* [DATA RECORDS]
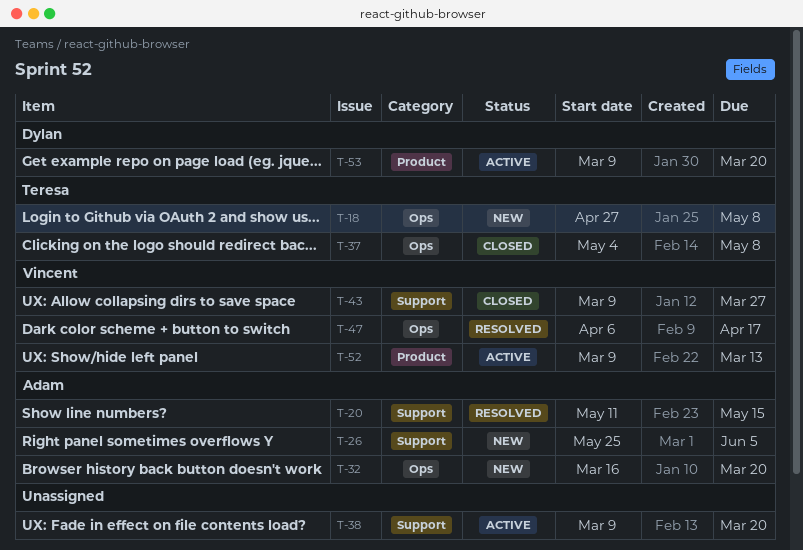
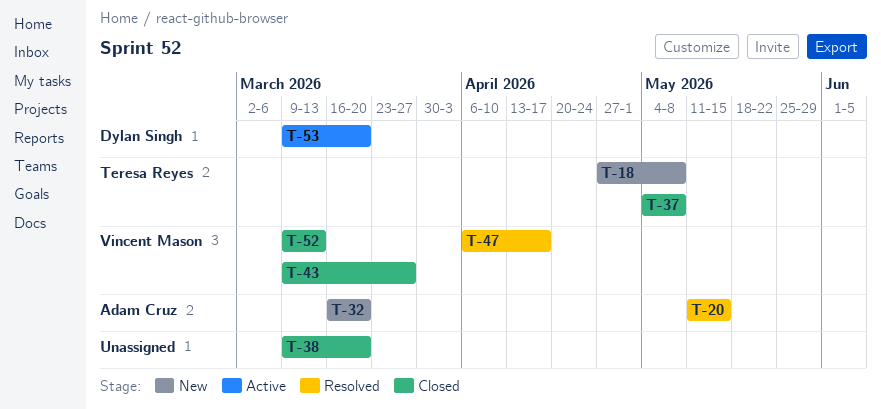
T-26: present -> none
T-38, status: Active -> Closed
T-52, status: Active -> Closed

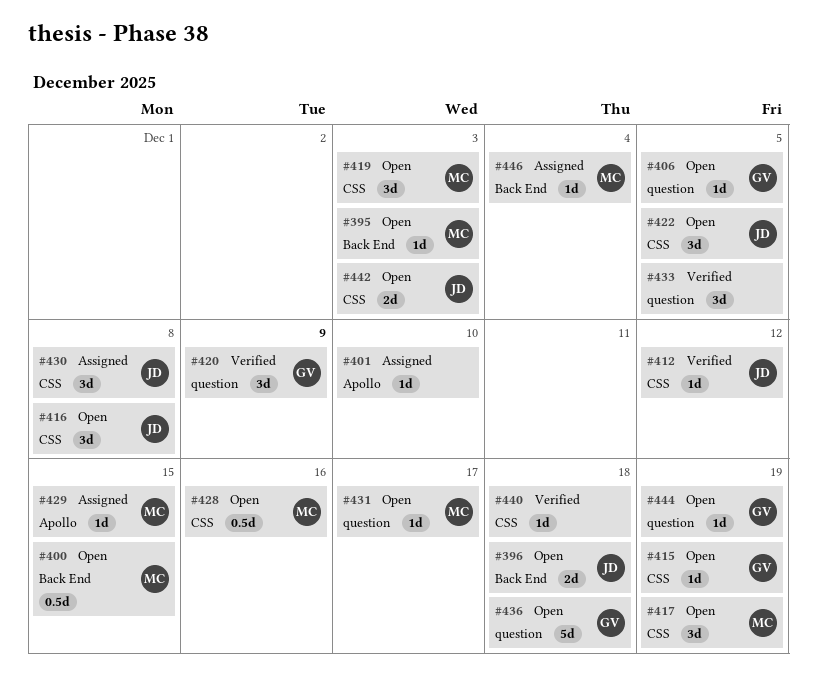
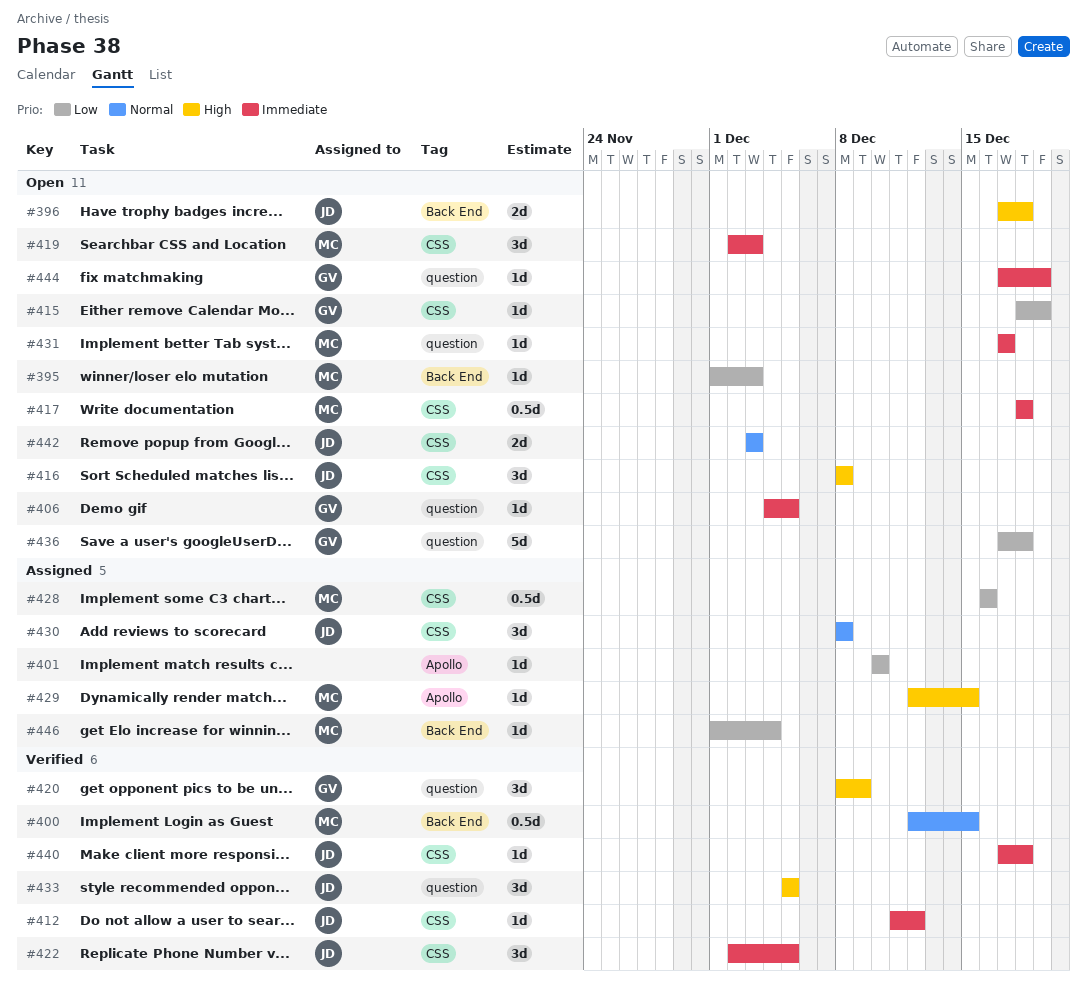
#400, status: Open -> Verified
#417, estimate: 3d -> 0.5d
#417, due: Dec 19 -> Dec 18
#422, status: Open -> Verified
#428, status: Open -> Assigned
#433, owner: none -> JD
#440, owner: none -> JD

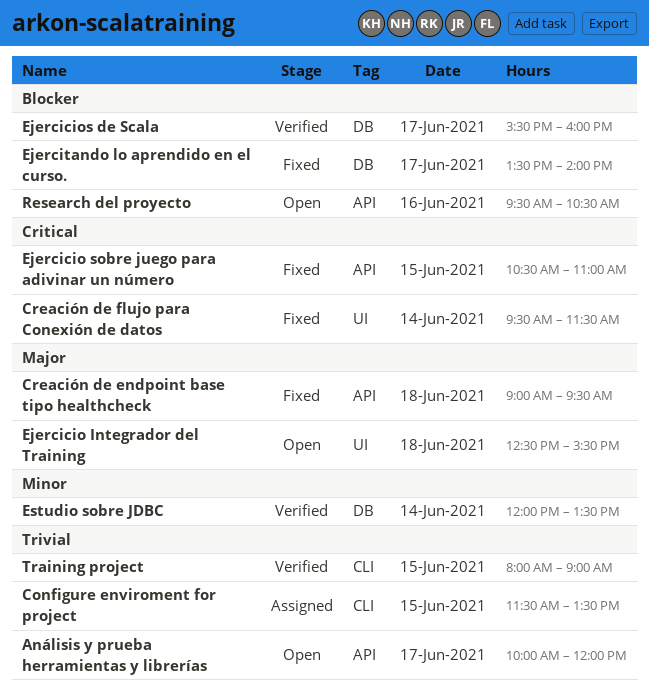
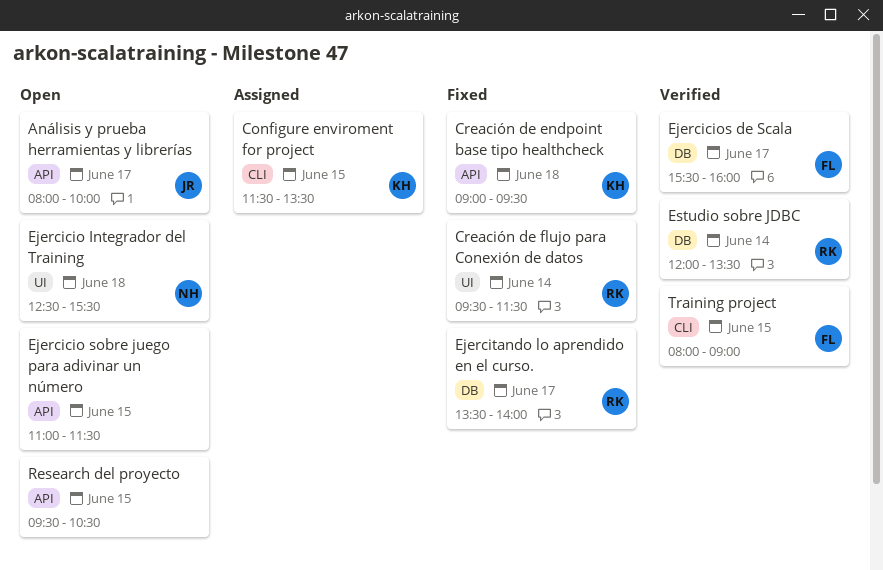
Análisis y prueba herramientas y librerías, begins: 10:00 -> 08:00
Análisis y prueba herramientas y librerías, ends: 12:00 -> 10:00
Ejercicio sobre juego para adivinar un número, status: Fixed -> Open
Ejercicio sobre juego para adivinar un número, begins: 10:30 -> 11:00
Ejercicio sobre juego para adivinar un número, ends: 11:00 -> 11:30
Research del proyecto, day: Jun 16 -> Jun 15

* [TASK DESCRIPTION]
Could you retype all the entries exactly, skipping the pictures?

* [EXERCISE OUTPUT]
T-26: present -> none
T-38, status: Active -> Closed
T-52, status: Active -> Closed

#400, status: Open -> Verified
#417, estimate: 3d -> 0.5d
#417, due: Dec 19 -> Dec 18
#422, status: Open -> Verified
#428, status: Open -> Assigned
#433, owner: none -> JD
#440, owner: none -> JD

Análisis y prueba herramientas y librerías, begins: 10:00 -> 08:00
Análisis y prueba herramientas y librerías, ends: 12:00 -> 10:00
Ejercicio sobre juego para adivinar un número, status: Fixed -> Open
Ejercicio sobre juego para adivinar un número, begins: 10:30 -> 11:00
Ejercicio sobre juego para adivinar un número, ends: 11:00 -> 11:30
Research del proyecto, day: Jun 16 -> Jun 15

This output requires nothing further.